Tidak ada keraguan bahwa gadis dewa kematian adalah sumber masalah besar bagi kekaisaran, seperti tumor kecil di tubuh raksasanya. Mungkin kecil, tapi tak lama kemudian akan menyebar ke mana-mana.
Rencana Sofitia adalah menunggu dan melihat bagaimana keadaannya, daripada melakukan upaya kikuk untuk mengganggu dewa kematian. Itu yang terbaik untuk Mekia. Bagaimanapun, Fernest telah kembali dari ambang kematian. Dia membutuhkan mereka untuk terus berjuang melawan kekaisaran demi dia, bahkan jika mereka harus merangkak. Ini masih terlalu dini.
Secara pribadi, Sofitia sangat gembira.
“Amelia,” katanya, “ceritakan padaku keadaan Ksatria Merah saat ini.”
“Mereka telah mundur kembali ke perbatasan utara Fernest, ke kastil terpencil yang dikenal sebagai Fort Astora. Nona Berlietta telah kembali ke Orsted untuk menerima perawatan.”
“Berapa banyak prajurit yang dimiliki Fort Astora?”
“Sekitar sepuluh ribu, Seraph-ku.”
“Terima kasih…” kata Sofitia. “Kekalahan adalah pengalaman baru bagi para Ksatria Merah. Dan dengan absennya Lady Berlietta, aku membayangkan mereka yang ditempatkan di Fort Astora tidak akan merasa sangat aman.” Dia berdiri dari singgasananya, lalu memukulkan tongkat perak di tangannya ke lantai. Nada yang jelas terdengar seperti bel di Cloudy Chamber.
“Amelia Stolast Sayap Seribu. kamu akan membawa tiga ribu penjaga gerbang dan memberikan kunjungan simpati kepada sekutu kami . Ini aku perintahkan kamu lakukan sebagai Seraphmu, Sofitia Neraka Mekia.”

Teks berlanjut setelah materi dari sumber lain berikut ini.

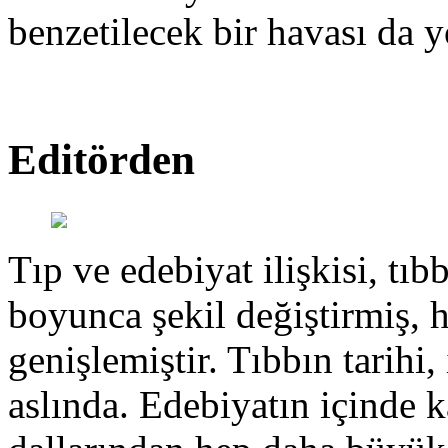
benzetilecek bir havası da y
Editörden
Tıp ve edebiyat ilişkisi, tıbb
boyunca şekil değiştirmiş, 
genişlemiştir. Tıbbın tarihi, 
aslında. Edebiyatın içinde k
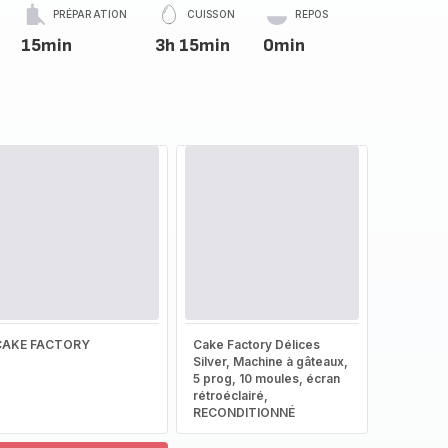
PRÉPARATION
CUISSON
REPOS
15min
3h 15min
0min
CAKE FACTORY
Cake Factory Délices
Silver, Machine à gâteaux,
5 prog, 10 moules, écran
rétroéclairé,
RECONDITIONNÉ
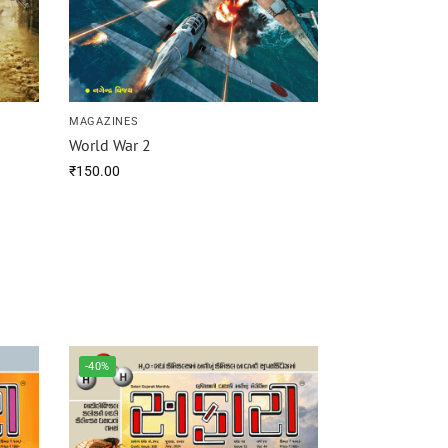
MAGAZINES
World War 2
₹
150.00
-40%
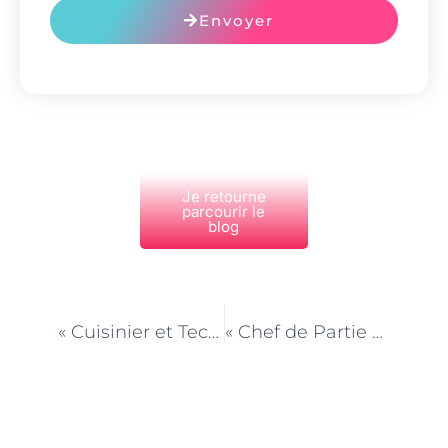
Envoyer
Je retourne
parcourir le
blog
PRÉCÉDENT
NEXT
« Cuisinier et Techniques de Cuisson : Maîtrise de la Température et du Timing »
« Chef de Partie et Gestion des Stocks : Assurer une Cuisine Fluide »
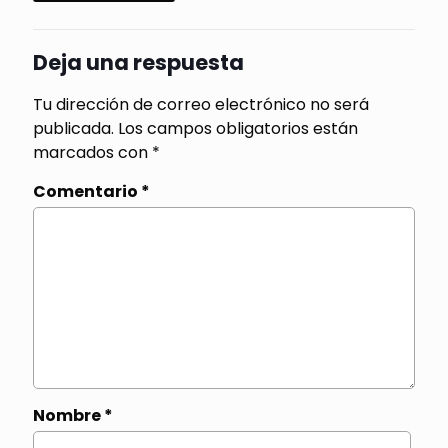
Deja una respuesta
Tu dirección de correo electrónico no será
publicada.
Los campos obligatorios están
marcados con
*
Comentario
*
Nombre
*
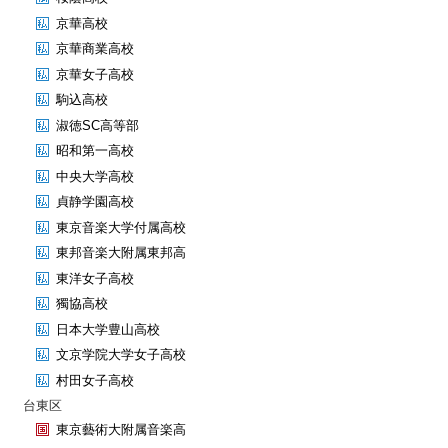
京華高校
京華商業高校
京華女子高校
駒込高校
淑徳SC高等部
昭和第一高校
中央大学高校
貞静学園高校
東京音楽大学付属高校
東邦音楽大附属東邦高
東洋女子高校
獨協高校
日本大学豊山高校
文京学院大学女子高校
村田女子高校
台東区
東京藝術大附属音楽高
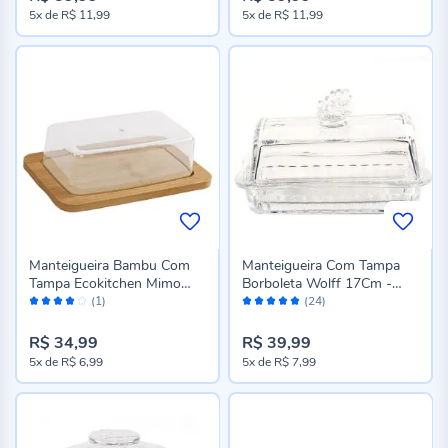
5x
de
R$ 11,99
5x
de
R$ 11,99
Manteigueira Bambu Com
Manteigueira Com Tampa
Tampa Ecokitchen Mimo
Borboleta Wolff 17Cm -
Avaliação:
Avaliação:
Style - Bambu e
Transparente
(1)
(24)
80%
98%
Transparente
R$ 34,99
R$ 39,99
5x
de
R$ 6,99
5x
de
R$ 7,99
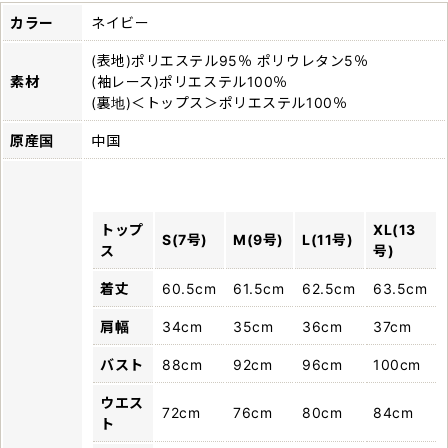
カラー
ネイビー
(表地)ポリエステル95％ ポリウレタン5％
素材
(袖レース)ポリエステル100％
(裏地)＜トップス＞ポリエステル100％
原産国
中国
トップ
XL(13
S(7号)
M(9号)
L(11号)
ス
号)
着丈
60.5cm
61.5cm
62.5cm
63.5cm
肩幅
34cm
35cm
36cm
37cm
バスト
88cm
92cm
96cm
100cm
ウエス
72cm
76cm
80cm
84cm
ト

“Keinginanmu adalah perintahku,” jawab Amelia sambil menundukkan kepalanya dengan hormat. Sofitia berjalan pelan menghampirinya. Dia menghadap Amelia, memandangi rambut panjang biru pucat wanita lain itu, lalu dengan lembut meraih tangan kirinya yang ditato lingkaran penyihir berwarna biru langit.
“Kau tidak perlu menahan diri melawan Crimson Knight,” kata Sofitia. “Tunjukkan pada mereka kekuatan penuh para penyihir. Semoga berkah Strecia menyertai kamu.” Dia tersenyum pada Amelia dengan senyuman lembut yang sangat dipuja oleh masyarakat umum hingga mereka menjulukinya “kegembiraan sang dewi”.
Amelia mendongak perlahan, memperlihatkan seringai aneh yang terlihat di wajahnya.
Dia benar-benar gadis yang cantik, pikir Sofitia.